▶ What the task requires:
Using the records below, filter out every line that lacks "built" and copy the rest.

Dataset entries:
────────

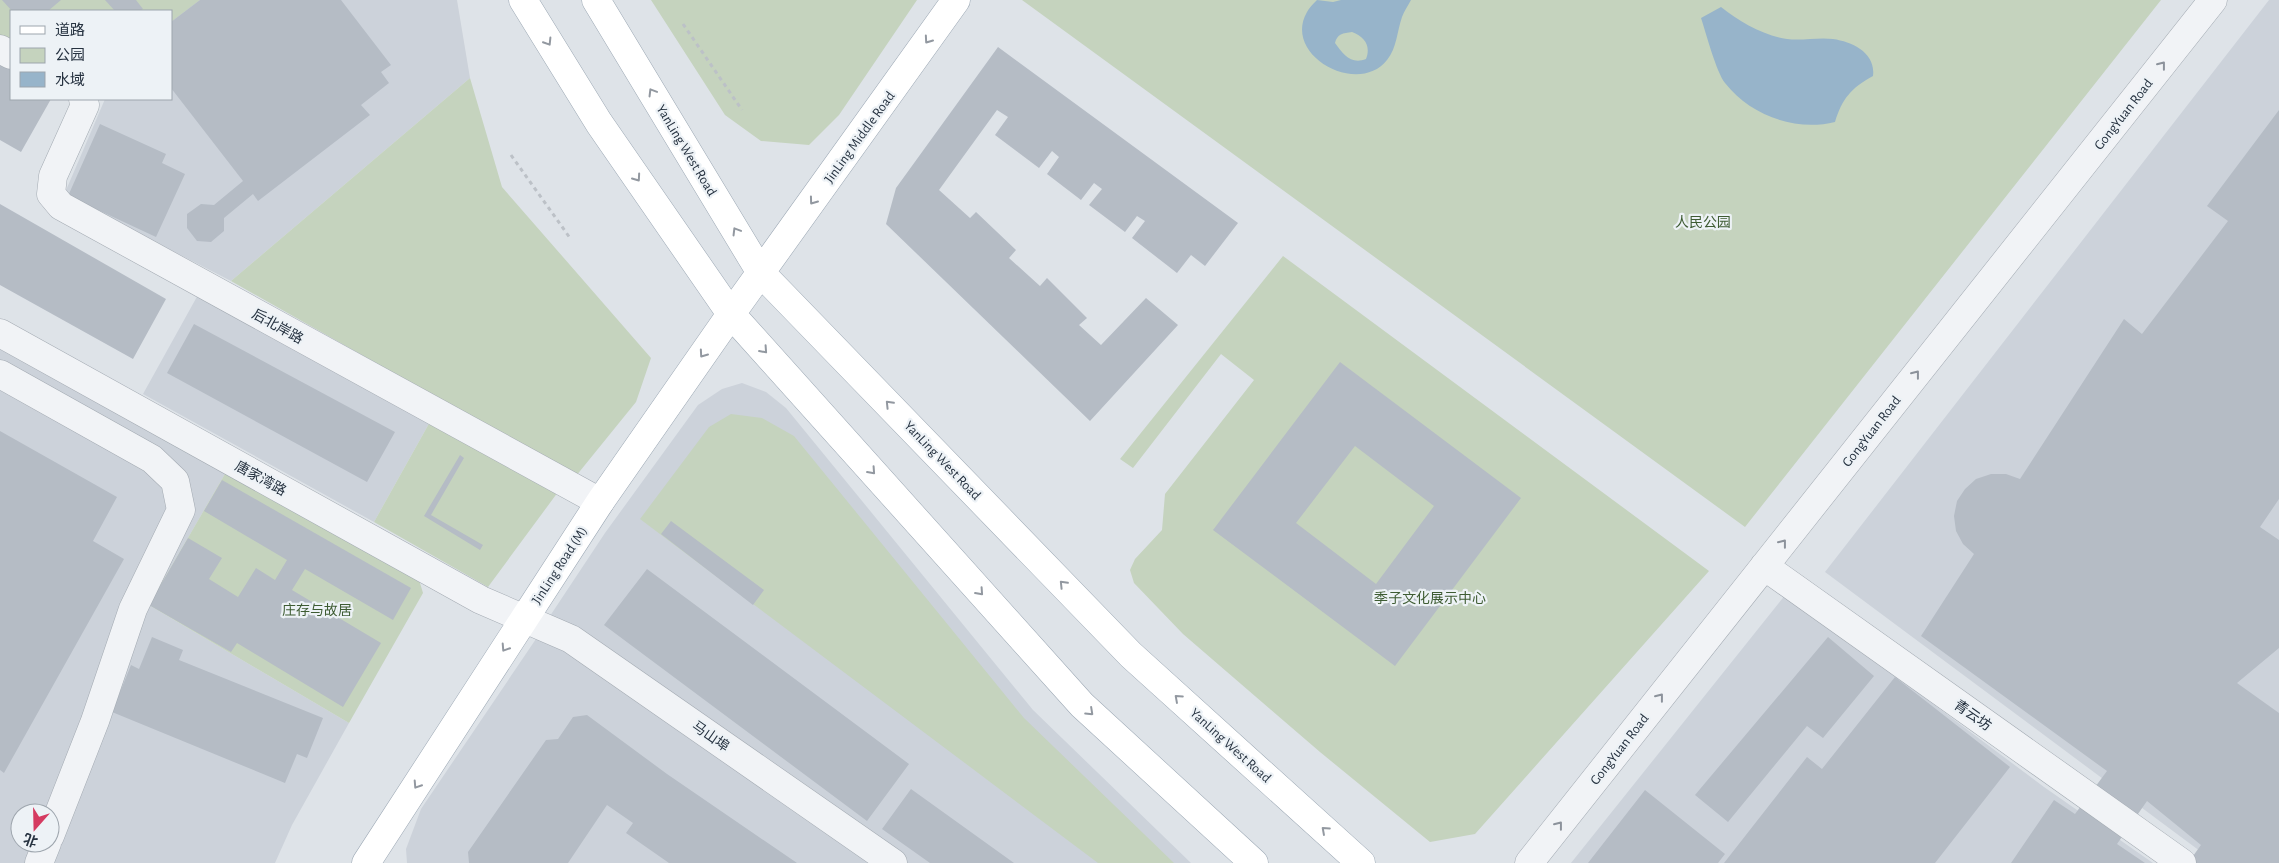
<svg xmlns="http://www.w3.org/2000/svg" width="2279" height="863" viewBox="0 0 2279 863" font-family="'Alegreya Sans','Noto Sans SC',sans-serif">
<style>
.built{fill:#ccd2da;fill-rule:evenodd}
.green{fill:#c5d3be}
.water{fill:#97b4ca;fill-rule:evenodd}
.building{fill:#b5bcc5;fill-rule:evenodd}
.lines{fill:none;stroke-linecap:round;stroke-linejoin:round}
.minor-casing{stroke:#a3aab2;stroke-width:29}
.major-casing{stroke:#9ca8b4;stroke-width:29}
.path{stroke:#bcc1c7;stroke-width:3;stroke-dasharray:4 4;stroke-linecap:butt}
.minor{stroke:#f1f3f6;stroke-width:28}
.major{stroke:#fff;stroke-width:28}
.oneway{stroke:#9298a0}
.oneway2{stroke:#8c929b}
.labels{text-anchor:middle;stroke-width:4.5;stroke-linejoin:round;paint-order:stroke}
.street-label{font-size:14px;fill:#263240;stroke:#edf2f6}
.park-label{font-size:14px;fill:#3e5c33;stroke:#edf2f6}
</style>
<rect width="100%" height="100%" fill="#dee3e8"/>
<path class="built" d="M198,0H457L470,78L231,281L64,195L105,99H171V21Z
M2269,0H2279V863H2216L1825,572Z
M199,293L431,420L374,522L143,394Z
M0,333L232,462L149,605L349,723L292,825L275,863H0ZM20,813H50V843H20Z
M742,383L766,392L786,408L1033,710L1191,863H907L574,631L548,619L605,533L698,405L722,389Z
M1786,594L2044,787L2153,863H1571Z
M538,636L567,648L879,863H407L406,849L421,809Z"/>
<path class="green" d="M0,0H200L171,22V11H11V41L0,35Z
M651,0H917L839,115L809,145L761,141L725,115Z
M1022,0H2161L1745,527Z
M470,78L502,187L651,358L636,402L576,476L231,281Z
M1283,256L1709,571L1475,834L1430,842L1320,752L1183,634L1134,583L1130,570L1135,559L1162,530L1165,494L1254,380L1221,354L1133,468L1120,459Z
M731,414L762,418L794,436L1024,718L1174,863H1098L640,519L709,427Z
M431,420L558,492L488,587L374,522Z
M229,467L417,573L423,593L349,723L149,605Z"/>
<path class="water" d="M1317,0L1333,2L1341,0H1411C1408,6 1404,11 1402,17C1397,31 1397,48 1387,60C1358,97 1282,55 1307,12C1309,8 1313,4 1317,0ZM1352,32C1365,37 1371,46 1366,59C1351,65 1343,54 1335,43C1337,34 1343,33 1352,32Z
M1721,7C1740,22 1762,35 1787,39C1802,41 1818,37 1833,39C1853,42 1876,53 1873,76C1851,88 1842,99 1835,122C1795,132 1750,115 1725,83C1716,71 1706,33 1701,18Z"/>
<path class="building" d="M2,0H61L48,11H12Z
M105,0H136L143,9L140,11H115Z
M200,0H341L391,65L381,72L389,83L361,105L370,115L258,201L253,194L224,218V231L211,242L197,241L187,228V214L201,204L214,205L243,181L171,88V22Z
M998,47L1238,223L1205,266L1191,255L1177,273L1132,238L1145,221L1137,216L1125,232L1089,205L1102,189L1094,183L1081,200L1047,174L1059,157L1052,151L1039,168L995,135L1008,117L997,110L939,190L970,218L976,212L1016,250L1009,258L1040,286L1047,278L1087,318L1079,325L1101,345L1146,298L1178,325L1090,421L886,224L896,188Z
M0,63L11,70V99H51L21,152L0,140Z
M2279,110V499L2260,527L2279,540V648L2237,683L2279,713V863H2188L2201,845L2147,801L2117,844L2145,863H2011L2054,800L2075,814L2107,771L1921,636L1974,554L1963,544L1956,531L1954,516L1957,501L1965,489L1976,479L1991,474H2006L2020,479L2124,319L2142,334L2228,221L2207,206Z
M100,124L166,154L162,163L185,174L156,237L68,196Z
M0,204L166,299L133,359L0,285Z
M194,324L395,432L367,482L167,373Z
M1340,362L1521,498L1395,666L1213,530ZM1355,446L1434,506L1376,584L1296,523Z
M0,431L117,497L93,541L124,559L4,773L0,770Z
M460,455L464,458L431,515L483,545L480,550L424,516Z
M222,480L411,588L393,620L305,569L292,590L381,643L343,707L237,643L231,652L149,605L188,538L222,558L209,579L238,597L256,568L275,580L287,560L204,511Z
M671,521L764,590L753,605L661,534Z
M647,569L909,764L867,821L604,625Z
M152,637L183,650L179,660L323,718L307,758L297,754L285,783L112,712L131,665L139,669Z
M1828,637L1874,676L1823,738L1807,726L1728,822L1695,795Z
M1895,677L2010,767L1935,863H1724L1807,757L1822,769Z
M587,715L667,774L797,863H669L626,833L633,823L607,805L568,863H469L468,852L546,740L558,739L573,717Z
M911,789L1014,863H930L882,829Z
M1645,790L1725,854L1718,863H1588Z"/>
<g class="lines">
<g class="minor-casing">
<path id="minor" d="M0,49L11,55
M83,99L85,105L53,176L51,194L61,206L600,502
M0,333L481,600L571,639L893,863
M0,374L152,459L175,481L181,510L133,609L95,721L50,836
M1764,566L2182,863
M39,863L47,843
M1529,863L2213,0"/>
</g>
<g class="major-casing">
<path id="major" d="M523,0L599,123L731,314L1082,705L1254,863
M596,0L761,273L1131,655L1361,863
M366,863L600,502L731,314L956,0"/>
</g>
<path class="path" d="M683,24L742,110
M511,155L570,238"/>
<use href="#minor" class="minor"/>
<use href="#major" class="major"/>
</g>
<defs><path id="oneway-chevron" d="M-2-3.5L2.5 0L-2 3.5" fill="none" stroke-width="1.6" stroke-linecap="round" stroke-linejoin="round" transform="scale(1.25)"/></defs>
<g class="oneway">
<use href="#oneway-chevron" transform="translate(928 40) rotate(125)"/>
<use href="#oneway-chevron" transform="translate(548 42) rotate(58)"/>
<use href="#oneway-chevron" transform="translate(652 92) rotate(-121)"/>
<use href="#oneway-chevron" transform="translate(637 178) rotate(55)"/>
<use href="#oneway-chevron" transform="translate(813 201) rotate(126)"/>
<use href="#oneway-chevron" transform="translate(736 231) rotate(-121)"/>
<use href="#oneway-chevron" transform="translate(764 350) rotate(48)"/>
<use href="#oneway-chevron" transform="translate(703 354) rotate(125)"/>
<use href="#oneway-chevron" transform="translate(889 404) rotate(-134)"/>
<use href="#oneway-chevron" transform="translate(872 471) rotate(48)"/>
<use href="#oneway-chevron" transform="translate(1063 584) rotate(-134)"/>
<use href="#oneway-chevron" transform="translate(980 592) rotate(48)"/>
<use href="#oneway-chevron" transform="translate(505 648) rotate(123)"/>
<use href="#oneway-chevron" transform="translate(1178 698) rotate(-138)"/>
<use href="#oneway-chevron" transform="translate(1090 712) rotate(43)"/>
<use href="#oneway-chevron" transform="translate(417 785) rotate(123)"/>
<use href="#oneway-chevron" transform="translate(1325 830) rotate(-138)"/>
</g>
<g class="oneway2">
<use href="#oneway-chevron" transform="translate(2162 65) rotate(-52)"/>
<use href="#oneway-chevron" transform="translate(1916 374) rotate(-52)"/>
<use href="#oneway-chevron" transform="translate(1783 543) rotate(-52)"/>
<use href="#oneway-chevron" transform="translate(1660 697) rotate(-52)"/>
<use href="#oneway-chevron" transform="translate(1559 825) rotate(-52)"/>
</g>
<g class="labels">
<g class="street-label">
<text transform="translate(2123 114) rotate(-52)" y="5">GongYuan Road</text>
<text transform="translate(859 137) rotate(-54)" y="5">JinLing Middle Road</text>
<text transform="translate(687 150) rotate(59)" y="5">YanLing West Road</text>
<text transform="translate(278 326) rotate(29)" y="5">后北岸路</text>
<text transform="translate(1871 431) rotate(-52)" y="5">GongYuan Road</text>
<text transform="translate(943 460) rotate(46)" y="5">YanLing West Road</text>
<text transform="translate(261 478) rotate(29)" y="5">唐家湾路</text>
<text transform="translate(559 565) rotate(-57)" y="5">JinLing Road (M)</text>
<text transform="translate(1973 715) rotate(35)" y="5">青云坊</text>
<text transform="translate(711 736) rotate(35)" y="5">马山埠</text>
<text transform="translate(1231 745) rotate(42)" y="5">YanLing West Road</text>
<text transform="translate(1619 749) rotate(-52)" y="5">GongYuan Road</text>
</g>
<g class="park-label">
<text x="1703" y="227">人民公园</text>
<text x="1430" y="603">季子文化展示中心</text>
<text x="317" y="615">庄存与故居</text>
</g>
</g>
<rect x="10" y="10" width="162" height="90" fill="#edf2f6" stroke="#9da5ad"/>
<rect x="20" y="26" width="25" height="8" fill="#ffffff" stroke="#9da5ad"/>
<text x="55" y="35" font-size="15" fill="#263240">道路</text>
<rect x="20" y="48" width="25" height="15" fill="#c5d3be" stroke="#9da5ad"/>
<text x="55" y="60" font-size="15" fill="#263240">公园</text>
<rect x="20" y="72" width="25" height="15" fill="#97b4ca" stroke="#9da5ad"/>
<text x="55" y="85" font-size="15" fill="#263240">水域</text>
<g transform="translate(35 828) rotate(200)"><circle r="24" fill="#edf2f6" stroke="#9da5ad"/>
<path d="M0-4L9 19L0 12L-9 19Z" fill="#d53b61"/>
<text y="-8" font-size="14" font-weight="bold" text-anchor="middle" fill="#263240">北</text>
</g>
</svg>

────────

▶ Your solution:
.built{fill:#ccd2da;fill-rule:evenodd}
<path class="built" d="M198,0H457L470,78L231,281L64,195L105,99H171V21Z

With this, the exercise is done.